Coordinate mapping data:
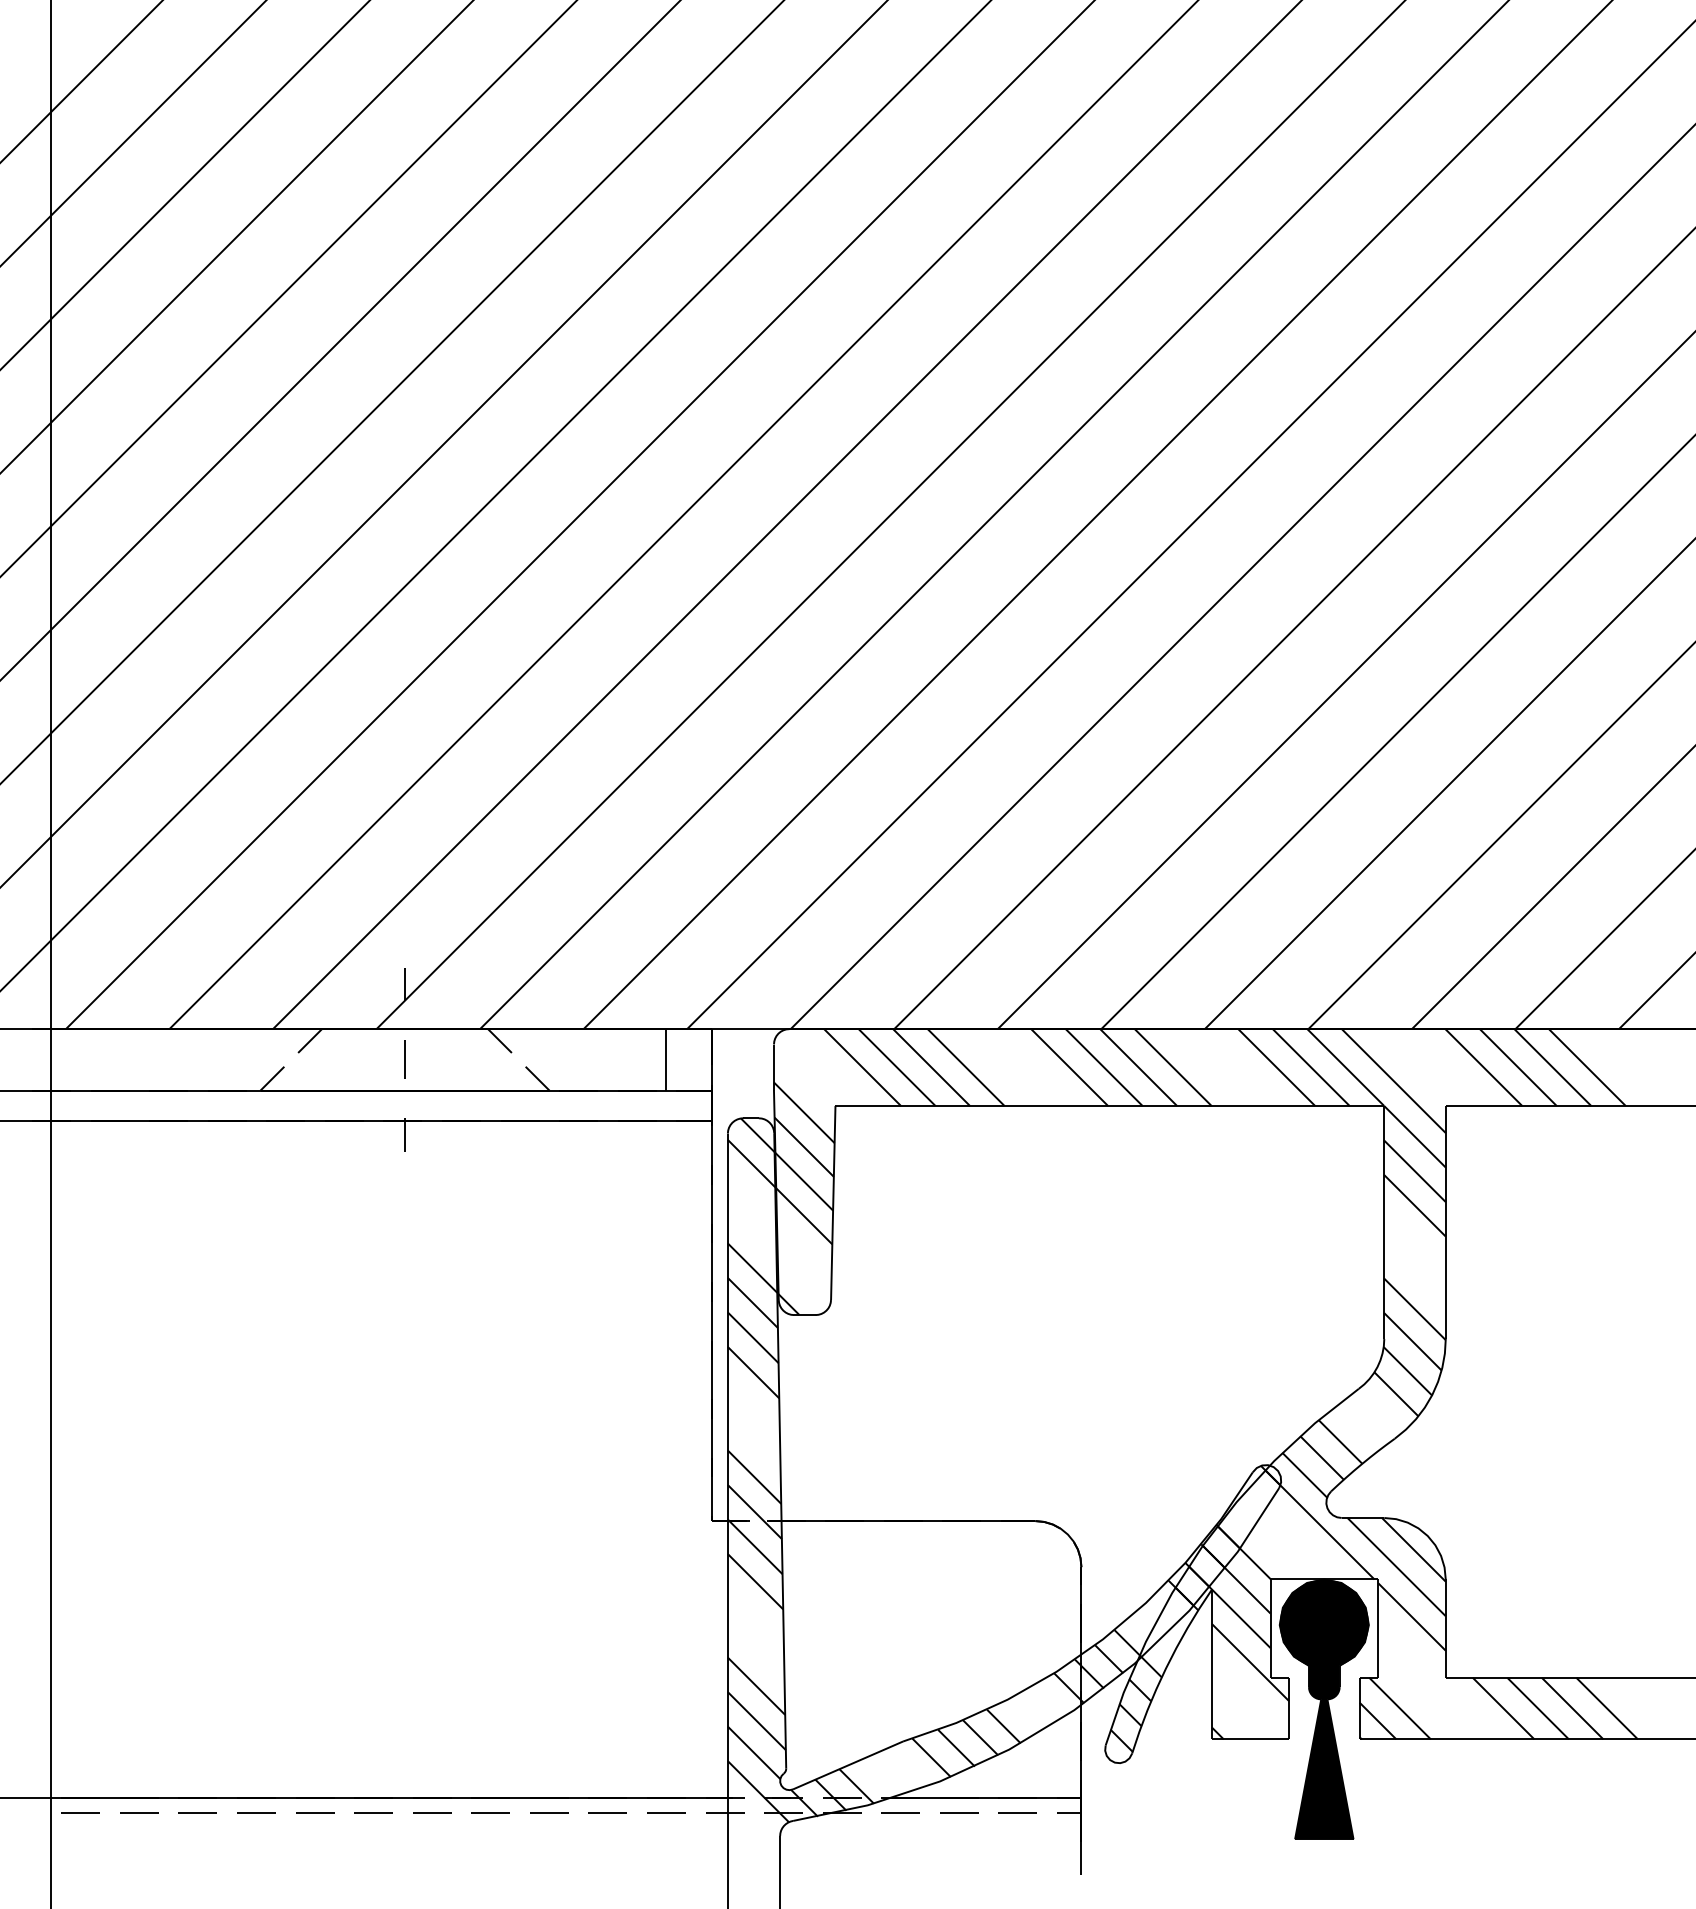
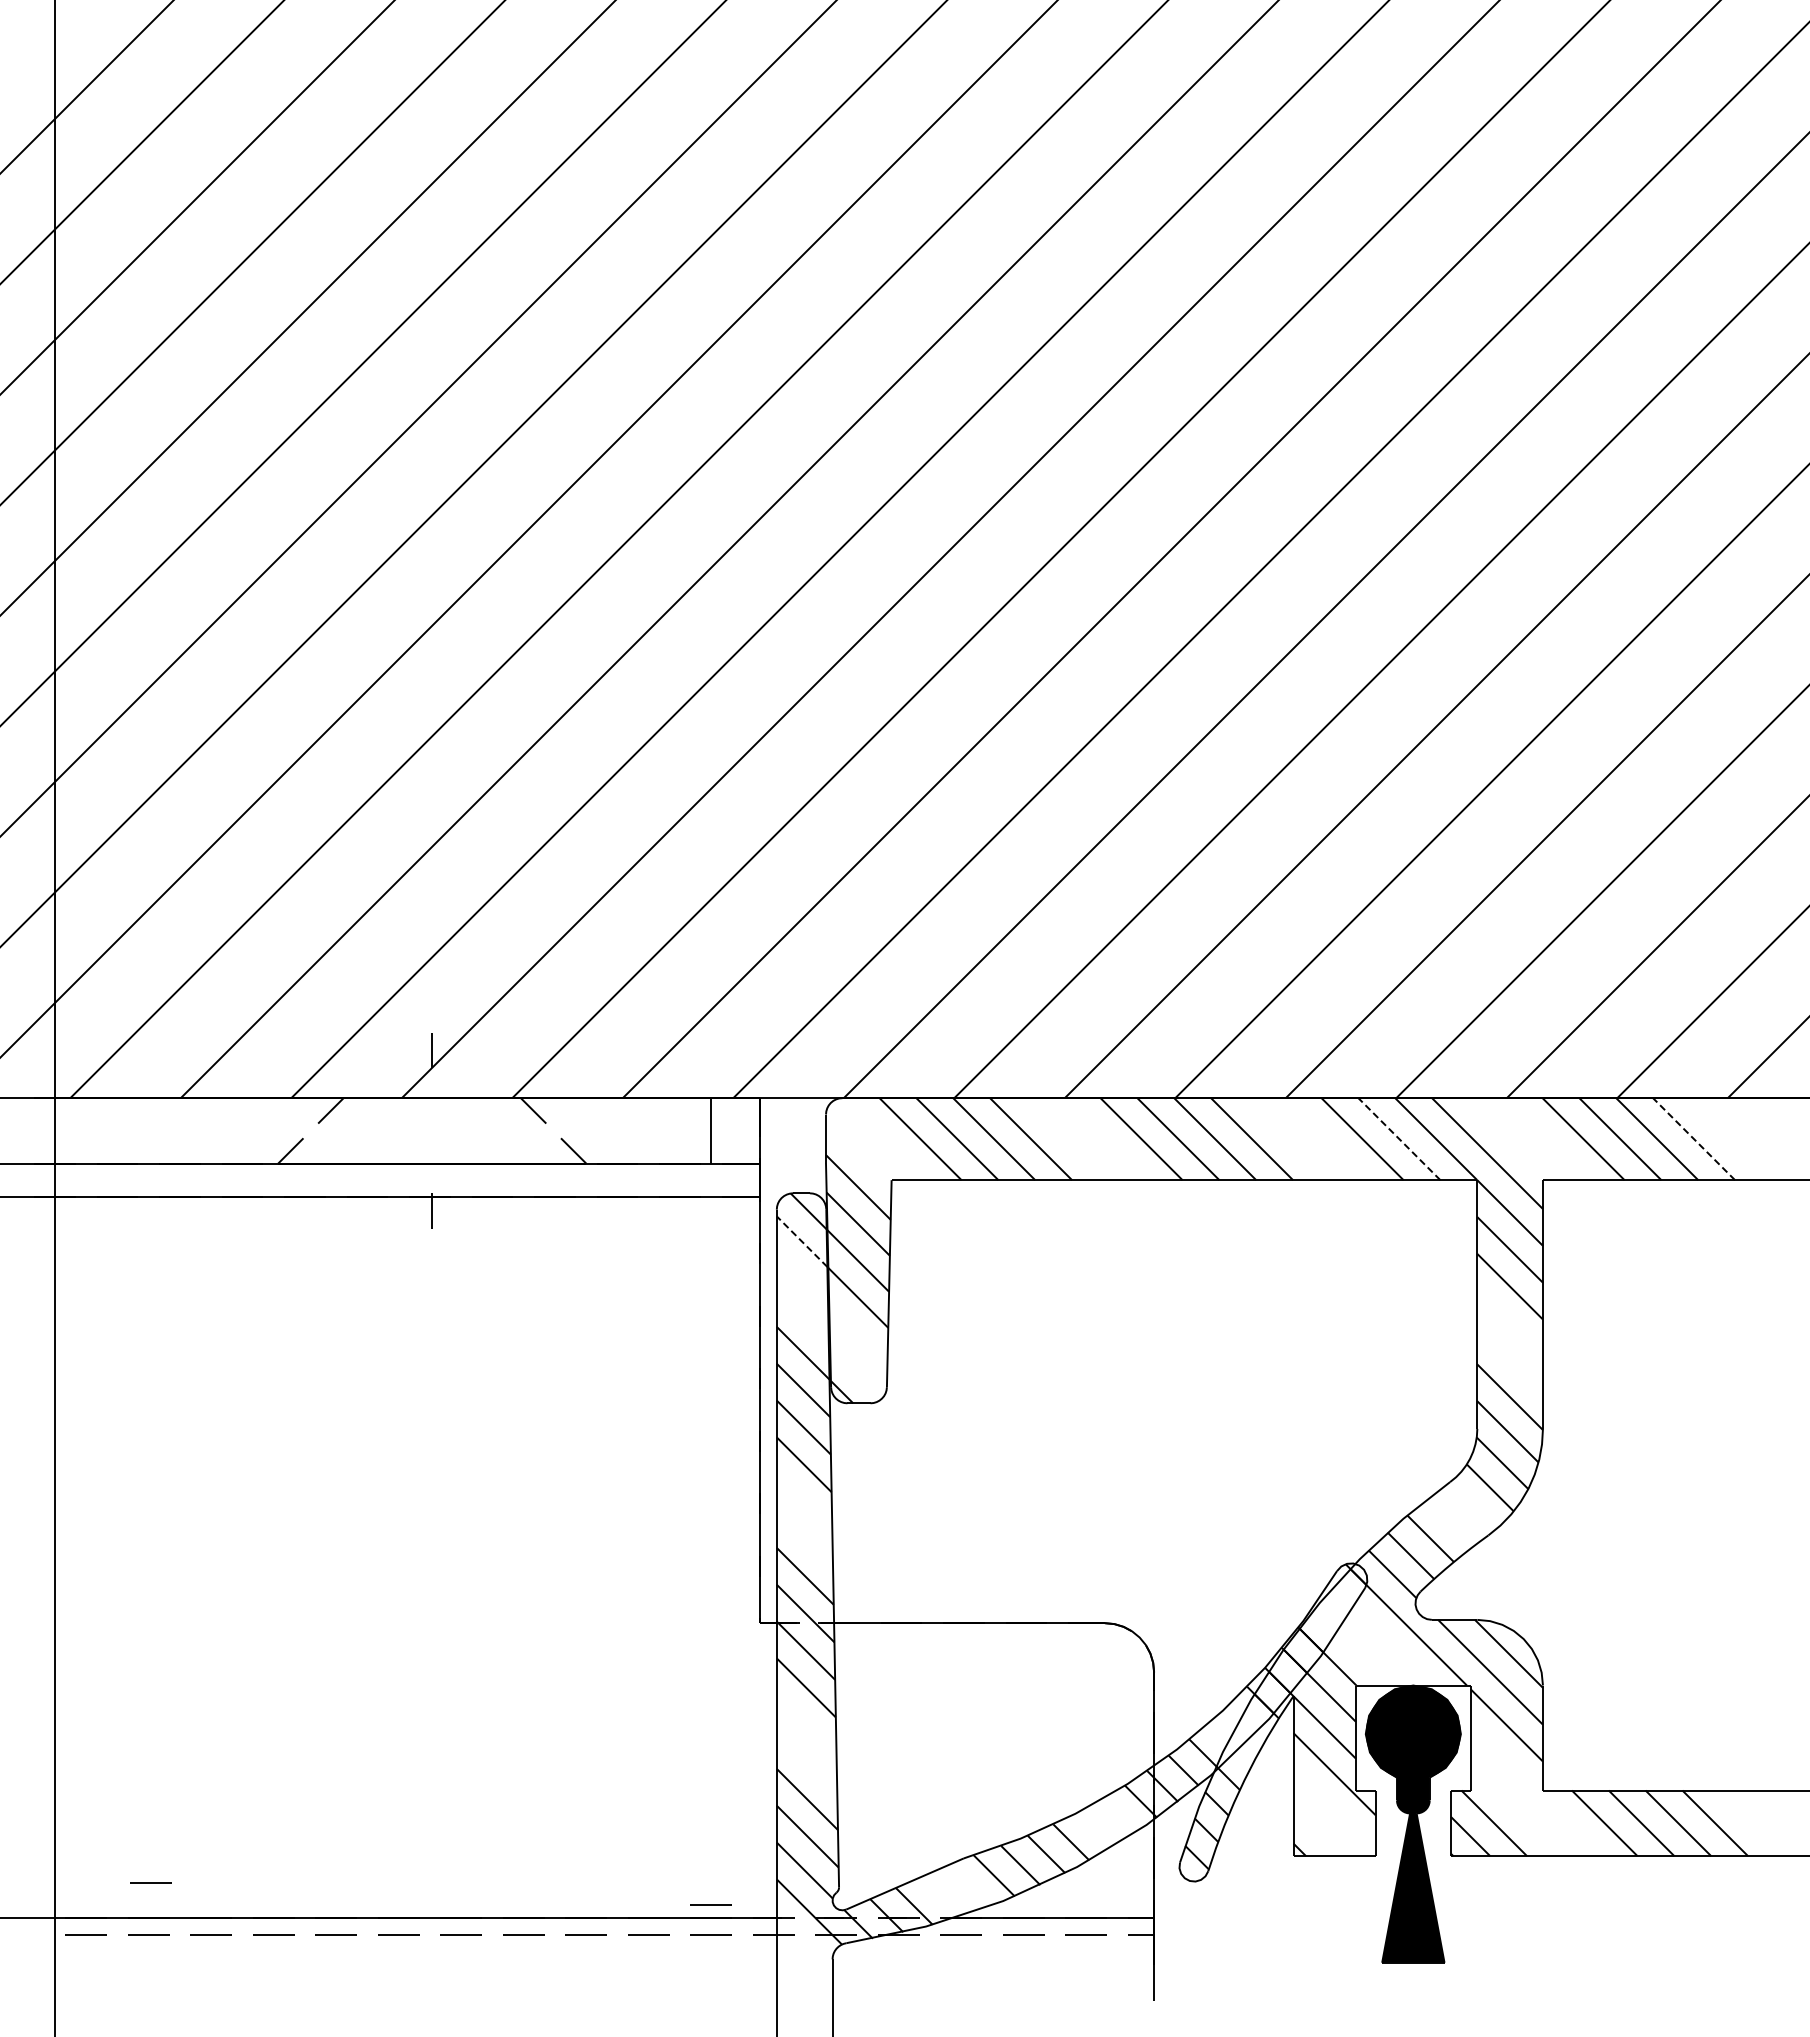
line: (404, 1059) -> (431, 1130), removed
line: (1311, 1066) -> (1399, 1138), solid -> dashed
line: (1586, 1066) -> (1693, 1138), solid -> dashed
line: (751, 1163) -> (802, 1241), solid -> dashed
line: (141, 1764) -> (150, 1882), added
line: (665, 1784) -> (710, 1904), added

Work required: Repeat every entry above exactly as written and omit any pictures it holds.

Result for this task:
line: (404, 1059) -> (431, 1130), removed
line: (1311, 1066) -> (1399, 1138), solid -> dashed
line: (1586, 1066) -> (1693, 1138), solid -> dashed
line: (751, 1163) -> (802, 1241), solid -> dashed
line: (141, 1764) -> (150, 1882), added
line: (665, 1784) -> (710, 1904), added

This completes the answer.